* WHAT THIS TASK INVOLVES
From the entries that follow, copy exactly the lines beginning at the line holding "M168 718 207 719 205 761 166 760Z" and continuing through the line holding "M671 830 725 832 723 894 669 892Z".

* THE DATA
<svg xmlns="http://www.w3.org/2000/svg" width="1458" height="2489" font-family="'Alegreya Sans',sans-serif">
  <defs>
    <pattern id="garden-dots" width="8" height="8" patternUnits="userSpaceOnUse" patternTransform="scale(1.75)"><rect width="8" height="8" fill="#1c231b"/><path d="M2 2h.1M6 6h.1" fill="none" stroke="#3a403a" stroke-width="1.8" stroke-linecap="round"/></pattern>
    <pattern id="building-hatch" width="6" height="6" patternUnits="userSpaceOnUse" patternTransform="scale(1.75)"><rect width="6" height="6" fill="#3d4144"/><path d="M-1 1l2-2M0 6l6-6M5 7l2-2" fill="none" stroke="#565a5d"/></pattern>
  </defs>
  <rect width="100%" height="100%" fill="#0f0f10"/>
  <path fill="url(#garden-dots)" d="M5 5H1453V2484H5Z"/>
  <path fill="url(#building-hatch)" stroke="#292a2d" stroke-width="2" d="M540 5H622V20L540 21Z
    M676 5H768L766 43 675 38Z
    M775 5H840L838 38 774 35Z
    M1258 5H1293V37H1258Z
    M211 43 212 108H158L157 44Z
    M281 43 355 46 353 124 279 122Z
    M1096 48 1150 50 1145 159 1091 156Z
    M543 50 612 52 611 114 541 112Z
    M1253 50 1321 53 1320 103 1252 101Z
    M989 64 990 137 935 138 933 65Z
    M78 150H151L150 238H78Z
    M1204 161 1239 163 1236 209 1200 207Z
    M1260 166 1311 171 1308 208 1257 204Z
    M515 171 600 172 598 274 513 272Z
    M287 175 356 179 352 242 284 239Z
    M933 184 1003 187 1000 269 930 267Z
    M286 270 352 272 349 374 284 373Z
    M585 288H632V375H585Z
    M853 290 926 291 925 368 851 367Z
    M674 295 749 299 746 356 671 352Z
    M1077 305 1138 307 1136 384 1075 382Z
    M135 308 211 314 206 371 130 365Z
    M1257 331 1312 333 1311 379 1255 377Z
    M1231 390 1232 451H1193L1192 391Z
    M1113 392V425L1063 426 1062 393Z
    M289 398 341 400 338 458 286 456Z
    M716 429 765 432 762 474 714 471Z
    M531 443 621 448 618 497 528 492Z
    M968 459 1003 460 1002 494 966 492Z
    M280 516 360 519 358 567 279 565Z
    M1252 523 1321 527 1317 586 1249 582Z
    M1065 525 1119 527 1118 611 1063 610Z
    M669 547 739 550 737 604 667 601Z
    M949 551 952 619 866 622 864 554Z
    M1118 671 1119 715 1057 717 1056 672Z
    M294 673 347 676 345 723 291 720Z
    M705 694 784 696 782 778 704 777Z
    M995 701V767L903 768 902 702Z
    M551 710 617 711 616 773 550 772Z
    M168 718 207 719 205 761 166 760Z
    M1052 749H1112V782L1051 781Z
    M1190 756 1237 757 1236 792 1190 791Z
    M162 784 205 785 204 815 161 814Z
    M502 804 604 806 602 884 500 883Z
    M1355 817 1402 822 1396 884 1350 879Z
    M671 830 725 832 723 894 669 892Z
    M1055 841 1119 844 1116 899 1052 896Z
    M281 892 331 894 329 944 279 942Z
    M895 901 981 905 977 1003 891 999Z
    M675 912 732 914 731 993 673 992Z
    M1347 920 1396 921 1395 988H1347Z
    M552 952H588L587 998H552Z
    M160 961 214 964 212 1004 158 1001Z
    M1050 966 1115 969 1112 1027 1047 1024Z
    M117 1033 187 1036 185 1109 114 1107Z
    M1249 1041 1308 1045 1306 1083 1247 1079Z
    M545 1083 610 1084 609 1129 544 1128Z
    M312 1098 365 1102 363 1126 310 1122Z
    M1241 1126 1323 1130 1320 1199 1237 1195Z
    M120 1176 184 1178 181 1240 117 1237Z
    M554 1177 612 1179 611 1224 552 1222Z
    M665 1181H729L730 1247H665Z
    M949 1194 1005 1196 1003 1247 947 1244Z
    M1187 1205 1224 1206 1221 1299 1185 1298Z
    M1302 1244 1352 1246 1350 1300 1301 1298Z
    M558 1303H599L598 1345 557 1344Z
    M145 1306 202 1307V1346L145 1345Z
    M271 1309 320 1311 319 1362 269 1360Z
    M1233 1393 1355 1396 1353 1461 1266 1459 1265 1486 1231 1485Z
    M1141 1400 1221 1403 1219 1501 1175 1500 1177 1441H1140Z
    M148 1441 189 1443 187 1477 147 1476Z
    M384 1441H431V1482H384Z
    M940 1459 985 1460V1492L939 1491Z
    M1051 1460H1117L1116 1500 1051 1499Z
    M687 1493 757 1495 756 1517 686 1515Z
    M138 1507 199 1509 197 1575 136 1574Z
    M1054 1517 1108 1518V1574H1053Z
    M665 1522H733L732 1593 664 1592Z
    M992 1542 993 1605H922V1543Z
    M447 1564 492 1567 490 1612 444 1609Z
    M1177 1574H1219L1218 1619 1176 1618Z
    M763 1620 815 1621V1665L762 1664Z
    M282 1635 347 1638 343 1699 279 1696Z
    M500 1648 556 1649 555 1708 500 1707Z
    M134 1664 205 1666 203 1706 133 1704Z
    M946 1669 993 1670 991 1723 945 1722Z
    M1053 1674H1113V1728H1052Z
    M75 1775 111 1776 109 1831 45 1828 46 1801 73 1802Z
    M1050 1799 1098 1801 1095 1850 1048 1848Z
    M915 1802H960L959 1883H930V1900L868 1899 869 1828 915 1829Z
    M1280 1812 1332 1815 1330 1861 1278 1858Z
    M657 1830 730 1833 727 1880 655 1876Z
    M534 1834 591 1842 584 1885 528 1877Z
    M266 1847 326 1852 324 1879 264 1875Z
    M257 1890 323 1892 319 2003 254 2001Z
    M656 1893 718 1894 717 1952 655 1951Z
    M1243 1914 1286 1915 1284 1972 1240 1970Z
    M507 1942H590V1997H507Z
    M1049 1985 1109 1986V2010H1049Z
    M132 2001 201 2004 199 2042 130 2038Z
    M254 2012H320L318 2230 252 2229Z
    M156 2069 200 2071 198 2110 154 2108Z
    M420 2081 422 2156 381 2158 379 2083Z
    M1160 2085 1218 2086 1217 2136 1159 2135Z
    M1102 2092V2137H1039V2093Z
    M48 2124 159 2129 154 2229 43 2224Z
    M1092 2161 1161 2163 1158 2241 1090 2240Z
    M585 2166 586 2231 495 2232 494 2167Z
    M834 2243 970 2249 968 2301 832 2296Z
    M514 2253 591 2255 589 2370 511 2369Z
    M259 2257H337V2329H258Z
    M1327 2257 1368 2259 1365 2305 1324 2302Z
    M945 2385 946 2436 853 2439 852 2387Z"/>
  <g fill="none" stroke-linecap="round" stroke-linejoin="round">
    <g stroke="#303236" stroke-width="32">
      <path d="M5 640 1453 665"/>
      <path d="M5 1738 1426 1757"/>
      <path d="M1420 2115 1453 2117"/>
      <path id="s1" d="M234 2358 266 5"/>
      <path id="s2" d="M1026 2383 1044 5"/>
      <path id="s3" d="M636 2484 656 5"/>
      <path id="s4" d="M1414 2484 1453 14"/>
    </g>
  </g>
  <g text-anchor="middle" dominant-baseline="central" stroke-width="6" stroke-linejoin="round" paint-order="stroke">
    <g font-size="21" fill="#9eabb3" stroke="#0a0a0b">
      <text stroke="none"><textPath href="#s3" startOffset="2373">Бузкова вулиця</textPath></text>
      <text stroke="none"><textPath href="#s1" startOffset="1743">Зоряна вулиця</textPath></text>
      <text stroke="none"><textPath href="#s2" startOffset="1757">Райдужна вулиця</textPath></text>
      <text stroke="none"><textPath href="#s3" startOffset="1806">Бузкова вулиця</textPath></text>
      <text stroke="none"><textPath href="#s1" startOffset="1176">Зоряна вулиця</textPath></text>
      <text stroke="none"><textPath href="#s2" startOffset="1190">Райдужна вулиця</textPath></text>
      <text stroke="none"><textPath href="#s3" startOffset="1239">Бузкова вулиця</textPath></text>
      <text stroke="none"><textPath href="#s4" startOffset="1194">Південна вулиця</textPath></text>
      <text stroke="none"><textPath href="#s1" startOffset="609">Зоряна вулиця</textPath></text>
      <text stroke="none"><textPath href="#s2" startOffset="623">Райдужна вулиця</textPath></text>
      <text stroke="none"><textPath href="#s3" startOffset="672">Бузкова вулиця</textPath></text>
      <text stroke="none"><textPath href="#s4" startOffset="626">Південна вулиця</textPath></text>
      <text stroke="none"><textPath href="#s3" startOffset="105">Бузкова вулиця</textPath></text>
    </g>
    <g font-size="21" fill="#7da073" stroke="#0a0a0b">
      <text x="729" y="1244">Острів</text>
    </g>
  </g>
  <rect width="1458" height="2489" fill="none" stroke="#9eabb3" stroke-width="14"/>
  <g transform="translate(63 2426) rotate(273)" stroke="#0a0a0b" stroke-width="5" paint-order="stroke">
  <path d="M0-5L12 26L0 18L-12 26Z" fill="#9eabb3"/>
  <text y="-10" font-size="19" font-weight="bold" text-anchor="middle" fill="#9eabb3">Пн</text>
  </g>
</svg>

* SOLUTION FOR THIS TASK
    M168 718 207 719 205 761 166 760Z
    M1052 749H1112V782L1051 781Z
    M1190 756 1237 757 1236 792 1190 791Z
    M162 784 205 785 204 815 161 814Z
    M502 804 604 806 602 884 500 883Z
    M1355 817 1402 822 1396 884 1350 879Z
    M671 830 725 832 723 894 669 892Z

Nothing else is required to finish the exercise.